We apply our approach to make predictions on the conformational thermodynamics of binding of a target peptide from death-associated protein kinase (DAPK2) (55) to CaM. Here, the S308D mutant of DAPK2 has been considered with a high-resolution crystal structure (PDB:1ZUZ) and known ITC data ($\Delta G_{\text{bind}}^{\text{tot}}$= −39.5 kJ mol⁻¹ and $\Delta S_{\text{bind}}^{\text{tot}}$ = −0.28 kJ K⁻¹ mol⁻¹ at 300 K) (55). However, nothing is known regarding the conformational entropies of this system to the best of our knowledge. We perform 20-ns runs for this complex and the free peptide as we have seen earlier that shorter runs are sufficient to capture the conformational thermodynamics if crystal structures are employed as starting configurations.
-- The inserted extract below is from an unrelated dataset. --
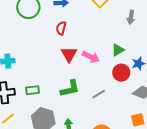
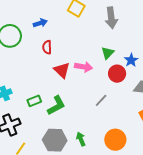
gray arrow: (131, 17) -> (111, 18), size x1.5
green L-shape: (70, 89) -> (56, 105), moved
green rectangle: (33, 90) -> (34, 101), moved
The residuewise $S_{Me}^2$data are given in Fig. S9. We find $\Delta S_{\text{conf}}^{\text{tot}}$ = −1.29 kJ K⁻¹ mol⁻¹ using the Gibbs formula where the CaM and peptide contributions are −0.98 and −0.31 kJ K⁻¹ mol⁻¹, respectively. The $\Delta S_{\text{conf}}^{\text{tot}}$ values follow the same linear scaling with 〈Δ$S_{Me}^2$〉 as the other complexes, as shown by the solid circle in Fig. 5 b. We get $\Delta G_{\text{conf}}^{\text{tot}}$ = −38.1 kJ mol⁻¹ with CaM and peptide contributions being −15.4 and −22.7 kJ mol⁻¹, respectively. These free energy values are very similar to the case of smMLCK. The calculated $\Delta H_{\text{conf}}^{\text{tot}}$ (solid square) falls, just like $\Delta S_{\text{conf}}^{\text{tot}}$, on the line drawn for other complexes in Fig. 5 b. Residues 77–83 constitute the maximum destabilized PBR in DAPK2 complex with very similar changes as earlier: ΔG_conf = +21.2 kJ mol⁻¹ and ΔS_conf = +0.02 kJ K⁻¹ mol⁻¹. The changes of highly stabilized PBRs are listed in Table 1 along with the associated contributions of charged and hydrophobic residues.

Conclusion

To summarize, we have shown that the thermodynamic changes in biomacromolecular conformations can be extracted from the distributions of the dihedral angles. We reproduce the experimentally observed correlation between the conformational and binding entropies and quantify the thermodynamic contributions of different binding regions for a number of CaM-peptide complexes. The histograms would be sensitive to any quantity that undergoes changes upon binding. Hence, our analysis can be suitably extended to calculate thermodynamic changes in the solvent and any other macromolecular complex like protein-protein, protein-DNA, or protein-ligand complexes. The detailed thermodynamic information of the binding regions would enable us to identify the prime spots of binding, facilitating the manipulation of the macromolecules required for various applications such as drug design, drug delivery, and so forth.